Formal modeling, performance estimation, and model checking of wireless sensor network algorithms in Real-Time Maude

摘要

The purpose of this paper is to show how the rewriting-logic-based Real-Time Maude language and tool can be used to formally model, simulate, and model check advanced wireless sensor network (WSN) algorithms. This is done by first proposing some general techniques for modeling and analyzing WSN algorithms, and then by showing how these techniques have been applied to the modeling, performance estimation, and model checking of the state-of-the-art optimal geographical density control (OGDC) density control algorithm.
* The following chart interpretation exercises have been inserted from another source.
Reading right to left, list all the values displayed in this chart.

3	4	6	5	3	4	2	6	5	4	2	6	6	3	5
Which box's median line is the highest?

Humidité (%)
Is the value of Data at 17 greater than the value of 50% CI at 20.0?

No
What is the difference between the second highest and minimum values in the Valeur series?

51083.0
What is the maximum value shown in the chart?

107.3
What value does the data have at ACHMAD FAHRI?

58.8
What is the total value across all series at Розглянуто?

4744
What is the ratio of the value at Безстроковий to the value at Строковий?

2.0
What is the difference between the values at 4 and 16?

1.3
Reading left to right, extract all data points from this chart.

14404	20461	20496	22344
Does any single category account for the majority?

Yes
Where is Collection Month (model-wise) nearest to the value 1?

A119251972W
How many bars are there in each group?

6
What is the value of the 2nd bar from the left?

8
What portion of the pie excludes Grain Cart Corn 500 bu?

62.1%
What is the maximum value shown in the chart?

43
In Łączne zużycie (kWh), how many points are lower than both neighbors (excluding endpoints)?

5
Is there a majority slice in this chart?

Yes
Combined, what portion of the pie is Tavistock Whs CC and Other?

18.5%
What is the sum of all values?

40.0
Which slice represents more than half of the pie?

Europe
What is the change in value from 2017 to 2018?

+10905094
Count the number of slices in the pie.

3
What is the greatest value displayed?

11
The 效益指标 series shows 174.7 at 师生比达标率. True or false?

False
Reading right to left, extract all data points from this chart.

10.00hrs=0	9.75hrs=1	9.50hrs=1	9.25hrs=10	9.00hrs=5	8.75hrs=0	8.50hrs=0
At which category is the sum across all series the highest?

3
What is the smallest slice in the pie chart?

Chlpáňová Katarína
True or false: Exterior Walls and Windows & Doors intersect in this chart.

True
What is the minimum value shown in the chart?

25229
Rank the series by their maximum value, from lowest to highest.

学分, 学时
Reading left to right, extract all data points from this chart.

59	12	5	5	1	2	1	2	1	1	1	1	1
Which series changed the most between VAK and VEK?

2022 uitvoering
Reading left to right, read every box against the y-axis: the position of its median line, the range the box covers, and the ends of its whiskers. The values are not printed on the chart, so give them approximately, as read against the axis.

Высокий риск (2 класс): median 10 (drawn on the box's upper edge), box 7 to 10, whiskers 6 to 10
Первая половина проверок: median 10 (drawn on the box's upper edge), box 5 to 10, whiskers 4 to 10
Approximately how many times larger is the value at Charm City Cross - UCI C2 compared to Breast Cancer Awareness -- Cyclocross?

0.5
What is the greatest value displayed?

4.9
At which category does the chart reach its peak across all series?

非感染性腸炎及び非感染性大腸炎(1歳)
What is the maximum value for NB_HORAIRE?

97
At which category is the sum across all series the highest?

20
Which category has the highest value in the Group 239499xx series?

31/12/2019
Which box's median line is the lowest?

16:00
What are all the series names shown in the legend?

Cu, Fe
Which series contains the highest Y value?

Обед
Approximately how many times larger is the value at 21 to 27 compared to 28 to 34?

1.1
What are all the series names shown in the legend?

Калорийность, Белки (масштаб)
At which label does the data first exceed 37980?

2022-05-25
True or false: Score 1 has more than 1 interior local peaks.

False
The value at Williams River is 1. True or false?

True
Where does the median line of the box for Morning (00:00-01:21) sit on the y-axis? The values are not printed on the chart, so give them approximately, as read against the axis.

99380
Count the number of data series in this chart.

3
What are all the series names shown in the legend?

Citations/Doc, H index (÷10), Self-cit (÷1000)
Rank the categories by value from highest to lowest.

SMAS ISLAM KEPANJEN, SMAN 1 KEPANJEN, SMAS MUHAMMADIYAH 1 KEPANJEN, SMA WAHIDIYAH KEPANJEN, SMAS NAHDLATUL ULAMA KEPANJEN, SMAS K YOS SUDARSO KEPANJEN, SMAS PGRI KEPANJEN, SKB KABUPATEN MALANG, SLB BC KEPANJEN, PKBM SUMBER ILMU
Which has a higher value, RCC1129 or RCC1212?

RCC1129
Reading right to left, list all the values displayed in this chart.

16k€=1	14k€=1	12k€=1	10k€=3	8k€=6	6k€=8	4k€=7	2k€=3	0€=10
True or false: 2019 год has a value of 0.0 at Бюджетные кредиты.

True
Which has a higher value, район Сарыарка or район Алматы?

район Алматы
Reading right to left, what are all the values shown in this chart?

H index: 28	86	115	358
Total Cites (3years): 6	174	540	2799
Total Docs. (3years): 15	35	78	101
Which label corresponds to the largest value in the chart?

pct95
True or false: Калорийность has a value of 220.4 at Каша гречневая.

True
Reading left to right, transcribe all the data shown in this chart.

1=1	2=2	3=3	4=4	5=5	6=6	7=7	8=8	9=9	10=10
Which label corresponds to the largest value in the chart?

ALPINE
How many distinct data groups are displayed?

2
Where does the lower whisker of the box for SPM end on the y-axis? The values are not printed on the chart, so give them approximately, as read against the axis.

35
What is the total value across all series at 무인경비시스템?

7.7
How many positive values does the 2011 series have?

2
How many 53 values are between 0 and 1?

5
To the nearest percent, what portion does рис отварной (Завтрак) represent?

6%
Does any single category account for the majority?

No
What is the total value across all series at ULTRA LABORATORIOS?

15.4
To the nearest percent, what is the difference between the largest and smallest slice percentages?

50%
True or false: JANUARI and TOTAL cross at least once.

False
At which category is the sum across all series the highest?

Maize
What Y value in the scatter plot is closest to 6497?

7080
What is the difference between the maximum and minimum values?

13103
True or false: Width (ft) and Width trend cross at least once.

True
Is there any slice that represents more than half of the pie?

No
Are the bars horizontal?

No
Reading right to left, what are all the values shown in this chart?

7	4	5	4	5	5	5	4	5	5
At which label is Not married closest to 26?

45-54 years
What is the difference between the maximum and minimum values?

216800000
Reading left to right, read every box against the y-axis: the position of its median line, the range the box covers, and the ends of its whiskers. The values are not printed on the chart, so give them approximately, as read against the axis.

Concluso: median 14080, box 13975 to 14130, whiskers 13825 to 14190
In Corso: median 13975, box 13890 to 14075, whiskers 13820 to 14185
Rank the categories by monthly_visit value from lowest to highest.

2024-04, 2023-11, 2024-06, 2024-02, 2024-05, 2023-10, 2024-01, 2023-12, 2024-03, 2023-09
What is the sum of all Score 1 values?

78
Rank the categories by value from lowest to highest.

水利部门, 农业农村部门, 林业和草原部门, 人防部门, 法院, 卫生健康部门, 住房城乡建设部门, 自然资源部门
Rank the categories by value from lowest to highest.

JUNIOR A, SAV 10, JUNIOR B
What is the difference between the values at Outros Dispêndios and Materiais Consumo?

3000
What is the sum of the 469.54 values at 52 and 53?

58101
Wireless sensor networks in general, and the OGDC algorithm in particular, pose many challenges to their formal specification and analysis, including novel communication forms, spatial entities, time-dependent and probabilistic features, and the need to analyze both correctness and performance. We focus on Monte Carlo simulations to evaluate the performance of OGDC. Extensive simulations with up to 800 sensor nodes, and comparison with the ns-2 simulations of OGDC, indicate that Real-Time Maude simulations provide fairly accurate performance estimates of WSN algorithms. As a consequence, simulating the high-level Real-Time Maude model of a WSN algorithm eliminates the need for implementing it on a simulation tool to get a faithful estimate of its performance, while providing much greater flexibility in defining the appropriate simulation scenario; in addition, Real-Time Maude model checking can search for "corner case" bugs and evaluate best-case and worst-case performance. Some of the techniques presented in this paper are also used in an ongoing analysis effort of another state-of-the-art WSN algorithm.